<<<<

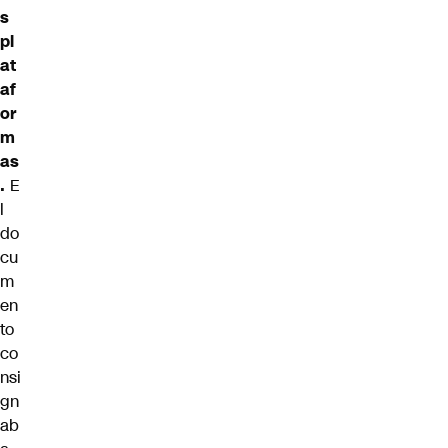
s
pl
at
af
or
m
as
.
E
l
do
cu
m
en
to
co
nsi
gn
ab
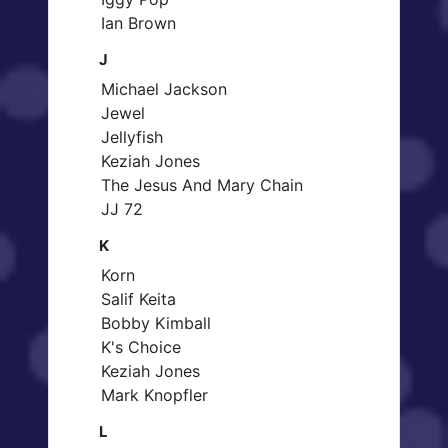
Ian Brown
J
Michael Jackson
Jewel
Jellyfish
Keziah Jones
The Jesus And Mary Chain
JJ 72
K
Korn
Salif Keita
Bobby Kimball
K's Choice
Keziah Jones
Mark Knopfler
L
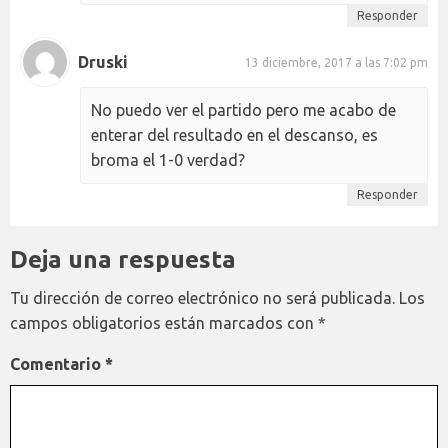
Responder
Druski
13 diciembre, 2017 a las 7:02 pm
No puedo ver el partido pero me acabo de
enterar del resultado en el descanso, es
broma el 1-0 verdad?
Responder
Deja una respuesta
Tu dirección de correo electrónico no será publicada.
Los
campos obligatorios están marcados con
*
Comentario
*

>>>>

Can you reproduce the text of every entry above line for line, with nothing changed and the pictures left out?

Solution to the exercise ▸
s
pl
at
af
or
m
as
.
E
l
do
cu
m
en
to
co
nsi
gn
ab
Ian Brown
J
Michael Jackson
Jewel
Jellyfish
Keziah Jones
The Jesus And Mary Chain
JJ 72
K
Korn
Salif Keita
Bobby Kimball
K's Choice
Keziah Jones
Mark Knopfler
L
Responder
Druski
13 diciembre, 2017 a las 7:02 pm
No puedo ver el partido pero me acabo de
enterar del resultado en el descanso, es
broma el 1-0 verdad?
Responder
Deja una respuesta
Tu dirección de correo electrónico no será publicada.
Los
campos obligatorios están marcados con
*
Comentario
*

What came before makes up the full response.